I initially though it was, but screen unblanked and I was able to peek around
a bit.  See the just previous attached JPEG for the problem announced in dmesg.
  Bisecting: 264 revisions left to test after this
  [50fc9999ec27ad66ce6db31ebb03759f77962bc1] Docs update: missing files and 
    descriptions for filesystems/00-INDEX

These are the results so far with 18 hours of work in the last 22 hours.

I'm going to attempt to continue with the assumption that the 4th bisect is bad...

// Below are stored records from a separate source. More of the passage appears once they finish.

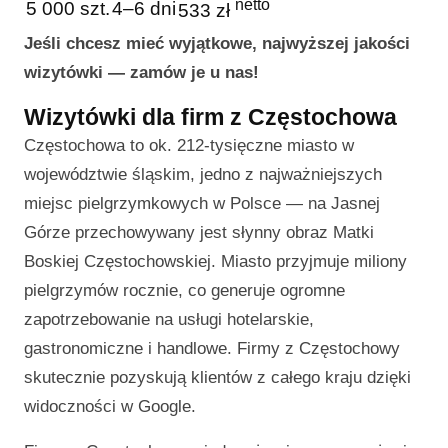
netto
5 000 szt.
4–6 dni
533 zł
Jeśli chcesz mieć wyjątkowe, najwyższej jakości
wizytówki — zamów je u nas!
Wizytówki dla firm z Częstochowa
Częstochowa to ok. 212-tysięczne miasto w
województwie śląskim, jedno z najważniejszych
miejsc pielgrzymkowych w Polsce — na Jasnej
Górze przechowywany jest słynny obraz Matki
Boskiej Częstochowskiej. Miasto przyjmuje miliony
pielgrzymów rocznie, co generuje ogromne
zapotrzebowanie na usługi hotelarskie,
gastronomiczne i handlowe. Firmy z Częstochowy
skutecznie pozyskują klientów z całego kraju dzięki
widoczności w Google.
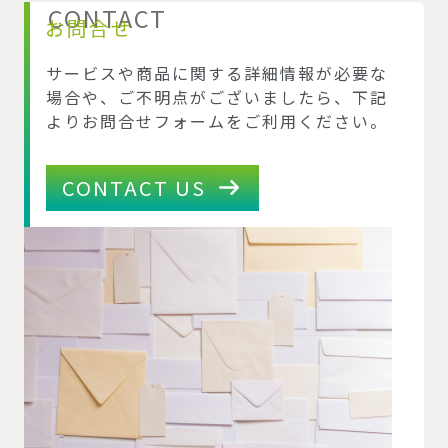
CONTACT
お問合せ
サービスや商品に関する詳細情報が必要な
場合や、ご不明点がございましたら、下記
よりお問合せフォームをご利用ください。
CONTACT US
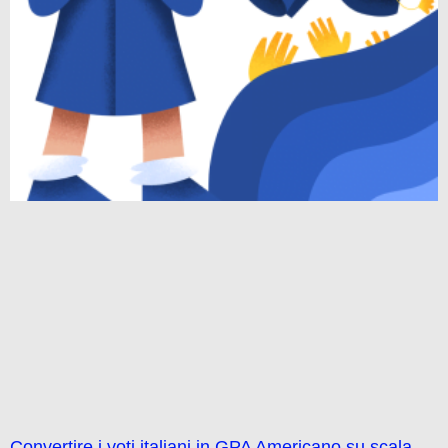
Convertire i voti italiani in GPA Americano su scala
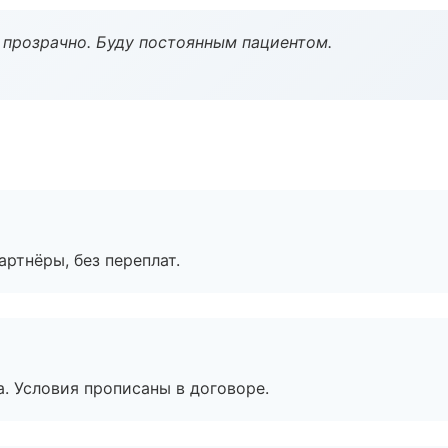
ё прозрачно. Буду постоянным пациентом.
артнёры, без переплат.
. Условия прописаны в договоре.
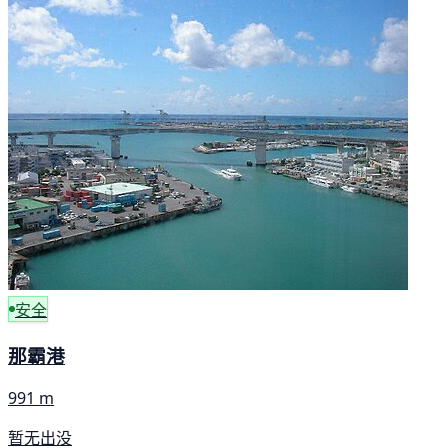
安全
那霸港
991 m
暂无出没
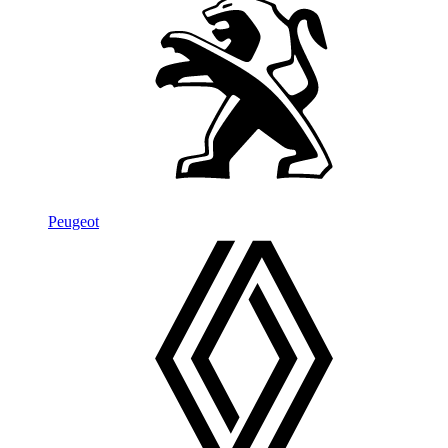
Peugeot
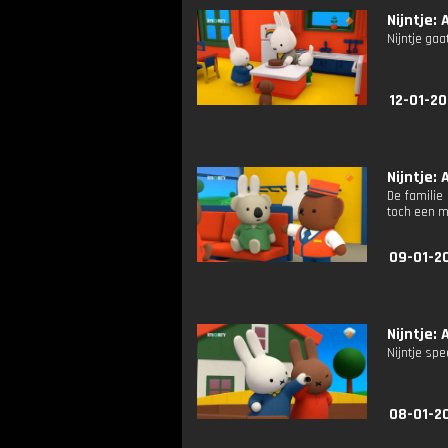
Nijntje: A
Nijntje gaa
12-01-20
Nijntje: A
De familie
toch een m
09-01-20
Nijntje: 
Nijntje sp
08-01-20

Comment 11 Paul Dickson 2006-05-28 20:22:07 UTC
Some additional clarification of #10:

The third bisect started having trouble while running the initrd.  I believe
compiling had problems with unresolved symbols in ext3 and reiserfs.  The
results were the root FS was not found.

On the Fourth bisect, my initial though that it was identical to my problem, but
after a few seconds the screen did unblank.  I did not actually attempt any
reads of the hard drive (what I used might have all resided in RAM already).  I
could not shutdown without using the power switch though.  So I'm proceed with
the assumption that this is the problem, just that it wasn't masked by a blank
screen.

Comment 12 Paul Dickson 2006-05-29 00:16:26 UTC
Created attachment 130163 [details]
This patch fixes the problem

Mark Lord sent this patch to LKML.  It fixes the problem for me.

There is still a BUG() message that is reported in comment #9.

Comment 13 Paul Dickson 2006-05-30 13:10:29 UTC
The above patch is in 2.6.17-rc5-git5.

kernel-2.6.16-1.2230_FC6 claims to contain 2.6.17-rc5-git5.

This kernel does not resume from a suspend.  It's as though the patch was
reverted.  Is the patch really in this version?

Comment 14 Paul Dickson 2006-06-02 10:16:13 UTC
Created attachment 130393 [details]
This is the .config used in comment #10

Comment 15 Jeremy Katz 2006-09-21 17:25:35 UTC
Is this better with newer kernels?   I know I've hibernated since then...

Comment 16 Nigel Cunningham 2007-05-14 23:02:37 UTC
No feedback on this for nearly 8 months, so insufficient data to be able to do
anything. Assuming the issue has been addressed by newer kernels. Please reopen
this bug if that's not the case.